══ Material provided ══
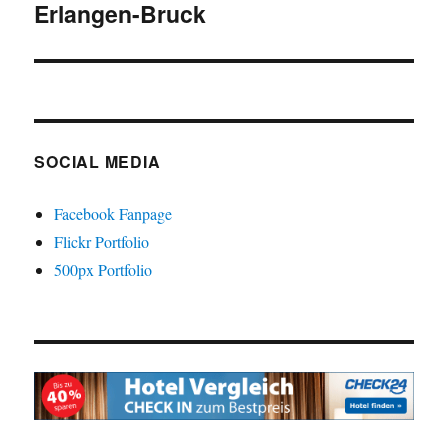
Erlangen-Bruck
Beitrag:
SOCIAL MEDIA
Facebook Fanpage
Flickr Portfolio
500px Portfolio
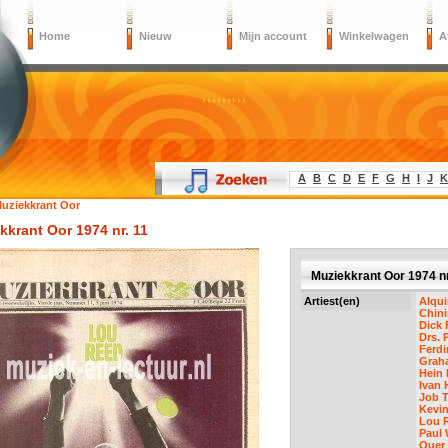
Home
Nieuw
Mijn account
Winkelwagen
A
A
B
C
D
E
F
G
H
I
J
K
uziekkrant Oor
kkrant Oor 1974 nr. 11
Muziekkrant Oor 1974 nr
Artiest(en)
Alqu
Chin
Dick 
Drs. P
Ferd
Grah
Hein 
Ivan 
Job 
Kevi
Lou 
Paul 
Quer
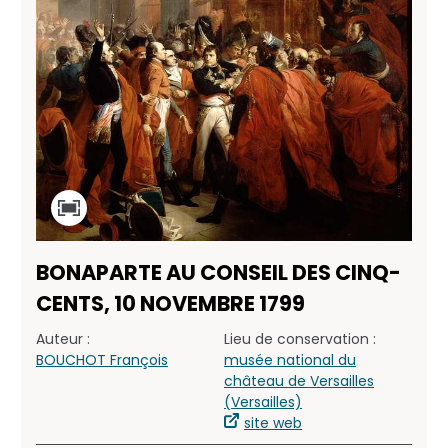
BONAPARTE AU CONSEIL DES CINQ-
CENTS, 10 NOVEMBRE 1799
Auteur :
Lieu de conservation :
BOUCHOT François
musée national du
château de Versailles
(Versailles)
site web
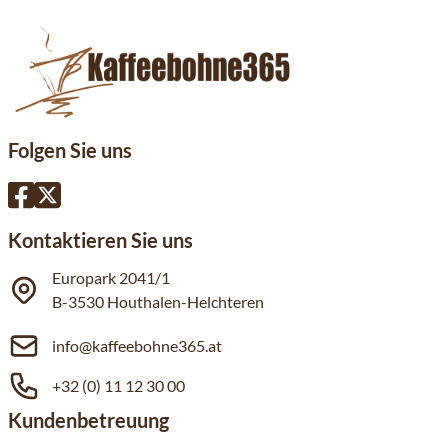
Folgen Sie uns
Kontaktieren Sie uns
Europark 2041/1
B-3530 Houthalen-Helchteren
info@kaffeebohne365.at
+32 (0) 11 12 30 00
Kundenbetreuung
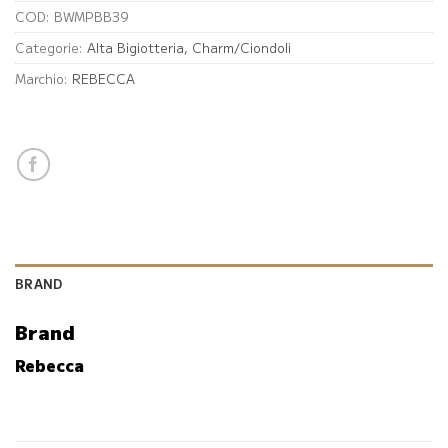
COD:
BWMPBB39
Categorie:
Alta Bigiotteria
,
Charm/Ciondoli
Marchio:
REBECCA
BRAND
Brand
Rebecca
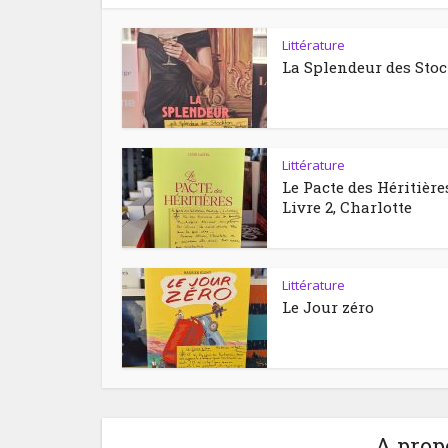
Littérature
La Splendeur des Sto
Littérature
Le Pacte des Héritière
Livre 2, Charlotte
Littérature
Le Jour zéro
A prop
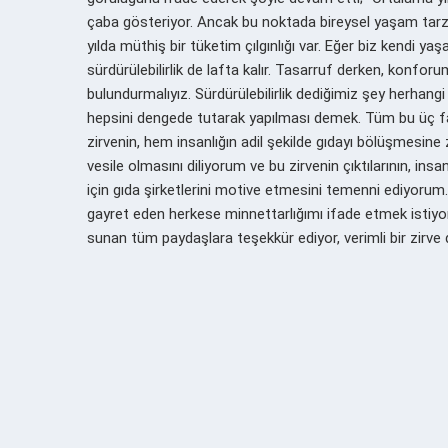
çaba gösteriyor. Ancak bu noktada bireysel yaşam tarz
yılda müthiş bir tüketim çılgınlığı var. Eğer biz kendi y
sürdürülebilirlik de lafta kalır. Tasarruf derken, ko
bulundurmalıyız. Sürdürülebilirlik dediğimiz şey herhan
hepsini dengede tutarak yapılması demek. Tüm bu üç faktö
zirvenin, hem insanlığın adil şekilde gıdayı bölüşmesine
vesile olmasını diliyorum ve bu zirvenin çıktılarının, in
için gıda şirketlerini motive etmesini temenni ediyorum.
gayret eden herkese minnettarlığımı ifade etmek istiyo
sunan tüm paydaşlara teşekkür ediyor, verimli bir zirve d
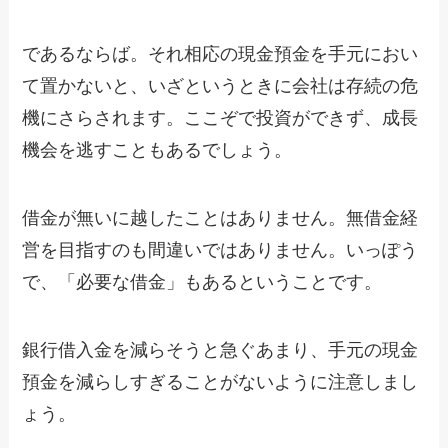
であるならば。それ相応の現金預金を手元におい
て置かないと、いざというときに会社は存続の危
機にさらされます。ここぞで投資ができず、成長
機会を逃すこともあるでしょう。
借金が無いに越したことはありません。無借金経
営を目指すのも間違いではありません。いっぽう
で、「必要な借金」もあるということです。
銀行借入金を減らそうと急ぐあまり、手元の現金
預金を減らしすぎることがないように注意しまし
ょう。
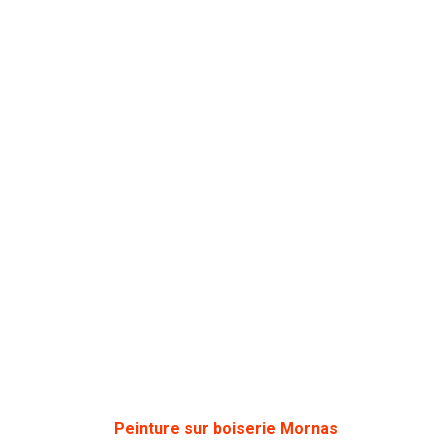
Peinture sur boiserie
Mornas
═══
— Exercise instructions —
Rename "Littérature" to "Livres" everywhere in the text of the material above, and write out all of that text again with nothing else changed. Leave the pictures out.

— Expected answer —
Erlangen-Bruck
Beitrag:
SOCIAL MEDIA
Facebook Fanpage
Flickr Portfolio
500px Portfolio
Home
Nieuw
Mijn account
Winkelwagen
A
A
B
C
D
E
F
G
H
I
J
K
uziekkrant Oor
kkrant Oor 1974 nr. 11
Muziekkrant Oor 1974 nr
Artiest(en)
Alqu
Chin
Dick 
Drs. P
Ferd
Grah
Hein 
Ivan 
Job 
Kevi
Lou 
Paul 
Quer
BONAPARTE AU CONSEIL DES CINQ-
CENTS, 10 NOVEMBRE 1799
Auteur :
Lieu de conservation :
BOUCHOT François
musée national du
château de Versailles
(Versailles)
site web
Folgen Sie uns
Kontaktieren Sie uns
Europark 2041/1
B-3530 Houthalen-Helchteren
info@kaffeebohne365.at
+32 (0) 11 12 30 00
Kundenbetreuung
COD:
BWMPBB39
Categorie:
Alta Bigiotteria
,
Charm/Ciondoli
Marchio:
REBECCA
BRAND
Brand
Rebecca
Livres
La Splendeur des Sto
Livres
Le Pacte des Héritière
Livre 2, Charlotte
Livres
Le Jour zéro
A prop
çaba gösteriyor. Ancak bu noktada bireysel yaşam tarz
yılda müthiş bir tüketim çılgınlığı var. Eğer biz kendi y
sürdürülebilirlik de lafta kalır. Tasarruf derken, ko
bulundurmalıyız. Sürdürülebilirlik dediğimiz şey herhan
hepsini dengede tutarak yapılması demek. Tüm bu üç faktö
zirvenin, hem insanlığın adil şekilde gıdayı bölüşmesine
vesile olmasını diliyorum ve bu zirvenin çıktılarının, in
için gıda şirketlerini motive etmesini temenni ediyorum.
gayret eden herkese minnettarlığımı ifade etmek istiyo
sunan tüm paydaşlara teşekkür ediyor, verimli bir zirve d
であるならば。それ相応の現金預金を手元におい
て置かないと、いざというときに会社は存続の危
機にさらされます。ここぞで投資ができず、成長
機会を逃すこともあるでしょう。
借金が無いに越したことはありません。無借金経
営を目指すのも間違いではありません。いっぽう
で、「必要な借金」もあるということです。
銀行借入金を減らそうと急ぐあまり、手元の現金
預金を減らしすぎることがないように注意しまし
ょう。
Peinture sur boiserie
Mornas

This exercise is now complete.